Yeah, I mean, like, there you have it, y'all like believing like, that you were good at your job. Right? It's gonna be so much easier to brush that off, if you have that belief about yourself. So, so true. Um, I think another layer of this is, there's like a little bit of all or nothing thinking, where it's like, I either show up as I am. And maybe sometimes I at least in my noggin, I'm thinking to people in my life, that are in the corporate world. There. It's either like, oh, I show up completely as I am. But then, you know, maybe who I am like, I am. Me personally, I grew up in a household where like, swear words were every other word. So I swear a lot.
Michelle Kevill 12:34
Me and welcome to the fuck it works perfectly.

- [Data]

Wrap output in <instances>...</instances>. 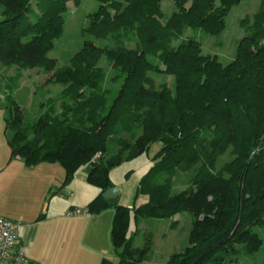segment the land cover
Instances as JSON below:
<instances>
[{"label": "trees", "instance_id": "1", "mask_svg": "<svg viewBox=\"0 0 264 264\" xmlns=\"http://www.w3.org/2000/svg\"><path fill=\"white\" fill-rule=\"evenodd\" d=\"M31 1L0 0V63L52 72L48 80L63 91L31 125H24L15 102L5 110V132L11 130L9 160L21 159L26 166L58 162L64 170L60 188L85 167L86 181L100 188L86 212L114 210L110 238L116 264L153 260L147 245L134 247L127 236L131 210L134 219L191 214L188 244L160 264H207L237 236L245 242L244 250L252 251V239H259L249 226L264 211V0L241 20L249 23V31L225 64L215 54L203 53L201 41L184 32L191 28L218 35L238 0H173L176 10L165 23L160 20L162 0H98L86 30L97 38L116 37L115 42L100 47L85 39L69 64L57 69L45 51L60 32L66 0L36 2L38 12L30 20ZM128 25L135 34L133 47L126 45ZM172 35L176 43H171ZM154 51L174 76L173 90L147 74ZM103 53L118 68L116 78L122 77L115 92L106 87L105 73L97 66ZM135 123L142 128L136 140L119 138L120 148L107 156L111 136ZM244 125L254 136L247 151L240 143ZM258 141L257 152L249 154ZM153 142L161 147L137 188L138 194H149V201L131 208L108 203L103 192L114 186L110 169L124 156L147 151ZM230 149L235 152L231 164L217 170L216 161ZM177 171L194 176L184 190L168 194ZM160 173L164 175L157 181ZM100 264L112 262L102 258Z\"/></svg>", "mask_w": 264, "mask_h": 264}, {"label": "rangeland", "instance_id": "2", "mask_svg": "<svg viewBox=\"0 0 264 264\" xmlns=\"http://www.w3.org/2000/svg\"><path fill=\"white\" fill-rule=\"evenodd\" d=\"M43 0L31 1V12L29 19L32 20L38 12L36 2ZM261 0H238V2L229 8L225 16V27L218 35L201 31L199 29L187 28L184 35L193 36L201 41L202 52L216 55L223 63H228L235 54L238 40L249 31V23L241 20L244 17H251L258 9ZM219 0H214V4H218ZM190 2L185 3L188 7ZM99 6L98 0H66L65 10L62 12V26L58 35L53 39L52 45L45 51V55L49 59L54 60V69L63 65H68L71 57L81 47L85 39H91L100 47H109L116 37H95L91 35L86 27L93 13ZM161 9L163 14L160 20L165 23L166 19L176 10L173 0H162ZM2 6L0 5V19ZM112 13L113 10H110ZM130 25V24H129ZM127 26L129 37L127 47H133L134 32ZM26 39V38H25ZM131 40V41H129ZM171 43H176L175 36H171ZM159 51L151 53V68L147 70V74L155 78L157 82H162L171 90L174 88L175 79L173 74L165 71L164 66L158 56ZM102 71L105 73V85L115 92L122 82V77L116 78L118 68L114 67L112 62L103 53L97 62ZM52 72H45L39 67H25L20 63L2 64L0 63V125L4 124L5 110L15 102L20 106L23 114L24 125H31L38 116L43 113L51 104V99L58 98L63 86L53 83L50 79ZM139 123L133 124L131 127L118 132L111 136L107 144V156H111L120 148L118 144L119 138H124L129 142H134L141 133ZM3 134V142L0 145V215L6 218L15 219V214H22L18 211L20 204L28 202L25 194L19 191L29 180L37 175L35 168L26 169L17 167L16 162L5 161L9 156V148L6 145V138L11 134V130L1 132ZM1 134V136H2ZM254 136L247 125H244L240 132V143L245 151L248 144H253ZM260 141V140H259ZM250 148L253 154L258 150V143ZM255 144V143H254ZM160 142H153L147 151H143L133 158H124L122 161L112 167L109 171V177L119 189L118 204L128 206H137L149 201V194L137 193L140 179L146 174L152 166V160L155 153L160 149ZM125 151V155H127ZM250 156V155H249ZM235 157L234 150H229L216 161V169L222 168ZM14 160V159H13ZM54 163V176L58 179H52L56 183L49 192L46 193V199L42 209L37 214H45V219L39 221V225L35 230L32 238V244L25 247L26 256L31 264H100L102 258H106L116 264L117 255L111 243L110 228L113 208L102 210L100 220H96L98 224H94L93 220L88 226L95 232V237L89 235L81 238L80 232L88 228L87 225L76 223L72 216H65L64 212L68 209L69 204H75L78 208H84V200L88 196L100 190L96 186H92L85 180H80V174L86 175L85 167H81L77 171L78 178L74 179L72 184L67 187H61L64 170L58 162ZM227 164V166L229 165ZM22 165V163H21ZM37 165V164H36ZM225 175L228 171L223 170ZM160 173L157 181L160 180ZM194 173L175 172L173 182L168 194H176L184 190L192 181ZM92 200V199H91ZM50 205V208L48 207ZM20 208V207H19ZM53 209L57 210L64 217L56 218L52 215ZM25 212L28 213V210ZM98 213V214H99ZM86 214V212L79 215ZM78 215V214H76ZM69 217V218H67ZM192 216L188 211H179L173 216H139L133 218L131 210V219L128 225L127 236L131 238L134 247H149V252L153 255L151 264H160L168 260L170 254L174 251H182L188 244V233L191 228ZM23 230V229H22ZM250 232L256 233L259 239L258 243H254L252 239L253 250L247 252L244 250L245 242L240 240L239 236L231 239L222 246L219 251L214 254L213 260L207 264H264V211L258 218L256 223L249 226ZM237 238V239H236ZM239 239V240H238Z\"/></svg>", "mask_w": 264, "mask_h": 264}, {"label": "crops", "instance_id": "3", "mask_svg": "<svg viewBox=\"0 0 264 264\" xmlns=\"http://www.w3.org/2000/svg\"><path fill=\"white\" fill-rule=\"evenodd\" d=\"M3 119H4V117H3ZM2 126H3V132L5 133L4 124L0 125V132H1ZM1 134L2 133H0V145L3 142L2 141L3 140V134H2V136H1ZM4 142H6V145L8 146L7 138H6V141H4ZM8 148H9V146H8ZM9 152H10V148H9ZM5 161H10L9 156H8V158H6ZM10 162H16L17 167L22 166L21 168H23V166H24V168H26V169L35 168L33 170L37 171V175L34 176V178H32L31 180H29L23 188L19 189V191L23 192L25 194V196L28 198V202H26V203L23 202L24 204H20L19 205L20 208L18 207V211L22 212L23 215H25V216H22V214H15L16 216H14V217H16L14 220H19L22 223V226L20 228L21 241H22L21 243H22V248L26 254L25 247L27 245L32 244L33 235L36 233L35 230L37 229V226L40 224L39 221H43L45 219V214H44L42 219H38L39 214H37V213L40 209H42V206L44 205V202L46 199V193L49 192L50 189L56 185V183H58V182L53 183L52 179H54V177H55V180H56V179H58V177L54 176V174H53L55 165H54V163H51V162H41L37 165H32V166H26L23 163V161L21 159H18V158H15L14 160L12 159V161H10ZM21 163H22V165H21ZM1 167L2 166H0V168ZM85 170H86V168H85ZM77 171H79V169ZM77 171H76V173H77ZM76 173L73 176L70 185L72 184L74 179L78 178V175H76ZM63 176H64V174H63ZM79 179L86 181L85 174L84 175L80 174ZM99 192H100V190H98V191L95 190V193H93V194L90 193V195L88 196V199L84 200L83 203H85V206L82 209H85L88 202L91 199H93L95 196H97L99 194ZM48 207L50 208L49 204H48ZM73 207H78V206H76L75 204H72V203L68 205V209L73 208ZM68 209H66V211L64 212L65 216H72L71 218L73 220H76V223H80L84 226L85 225L88 226V223L91 222L93 220V218H95L96 220H100V217H98L100 215V213L99 214L98 213L90 214V213L86 212V214H83V215H79V214L78 215H76V214L68 215L67 214ZM26 210H28L29 214H27V212H25ZM52 215L56 218H59V217L63 218L64 217L61 213L59 214V212L55 209H53ZM0 216H2V215H0ZM67 218H69V217H67ZM93 222H94V224L95 223L98 224L97 221L93 220ZM94 232L95 231L88 226V228H86L82 232H80V234L82 235L81 238H85L88 235L91 238H93L96 236Z\"/></svg>", "mask_w": 264, "mask_h": 264}, {"label": "built area", "instance_id": "4", "mask_svg": "<svg viewBox=\"0 0 264 264\" xmlns=\"http://www.w3.org/2000/svg\"><path fill=\"white\" fill-rule=\"evenodd\" d=\"M86 212L85 209L73 207L68 215ZM21 221L0 216V264H31L21 241Z\"/></svg>", "mask_w": 264, "mask_h": 264}, {"label": "water", "instance_id": "5", "mask_svg": "<svg viewBox=\"0 0 264 264\" xmlns=\"http://www.w3.org/2000/svg\"><path fill=\"white\" fill-rule=\"evenodd\" d=\"M119 189L116 186H111L103 192L104 197H106L107 202L110 204H115L118 201Z\"/></svg>", "mask_w": 264, "mask_h": 264}]
</instances>
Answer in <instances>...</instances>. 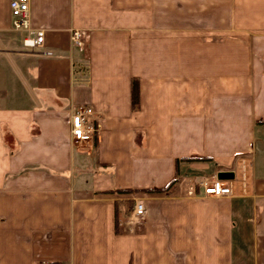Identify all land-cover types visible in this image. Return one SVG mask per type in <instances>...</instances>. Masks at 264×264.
<instances>
[{
	"label": "crops",
	"instance_id": "crops-1",
	"mask_svg": "<svg viewBox=\"0 0 264 264\" xmlns=\"http://www.w3.org/2000/svg\"><path fill=\"white\" fill-rule=\"evenodd\" d=\"M29 17L32 52L0 0V264H264V0H29ZM218 171L230 194L204 195Z\"/></svg>",
	"mask_w": 264,
	"mask_h": 264
},
{
	"label": "built area",
	"instance_id": "built-area-1",
	"mask_svg": "<svg viewBox=\"0 0 264 264\" xmlns=\"http://www.w3.org/2000/svg\"><path fill=\"white\" fill-rule=\"evenodd\" d=\"M9 11L11 15V27L15 31L23 33L21 47L27 51H34L43 45L44 31L31 26L29 17V0H9ZM70 40L76 46L83 45L80 32L73 30ZM45 54L49 55L50 52ZM90 115L88 110H78L70 115V136L74 141H88L97 131L99 125L97 121L88 122L86 117ZM198 186L204 195L222 196L229 195L230 188L220 180L200 181ZM143 213V205L139 201H134L132 208L133 216H140Z\"/></svg>",
	"mask_w": 264,
	"mask_h": 264
},
{
	"label": "trees",
	"instance_id": "trees-1",
	"mask_svg": "<svg viewBox=\"0 0 264 264\" xmlns=\"http://www.w3.org/2000/svg\"><path fill=\"white\" fill-rule=\"evenodd\" d=\"M137 105H138V82L136 79L132 78L130 80V107L132 109H135ZM184 160H189V159L186 158ZM176 163H177V160H176ZM173 181H175V179H173L171 183Z\"/></svg>",
	"mask_w": 264,
	"mask_h": 264
},
{
	"label": "water",
	"instance_id": "water-1",
	"mask_svg": "<svg viewBox=\"0 0 264 264\" xmlns=\"http://www.w3.org/2000/svg\"><path fill=\"white\" fill-rule=\"evenodd\" d=\"M233 177L232 172L230 171H218L215 174V179L216 180H228Z\"/></svg>",
	"mask_w": 264,
	"mask_h": 264
}]
</instances>
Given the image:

- [Given instruction]
Rewrite the transcript excerpt starting at "Yeah, I mean, like, there" and ending at "it works perfectly.", substituting "business world" for "corporate world".

- [Exercise output]
Yeah, I mean, like, there you have it, y'all like believing like, that you were good at your job. Right? It's gonna be so much easier to brush that off, if you have that belief about yourself. So, so true. Um, I think another layer of this is, there's like a little bit of all or nothing thinking, where it's like, I either show up as I am. And maybe sometimes I at least in my noggin, I'm thinking to people in my life, that are in the business world. There. It's either like, oh, I show up completely as I am. But then, you know, maybe who I am like, I am. Me personally, I grew up in a household where like, swear words were every other word. So I swear a lot.
Michelle Kevill 12:34
Me and welcome to the fuck it works perfectly.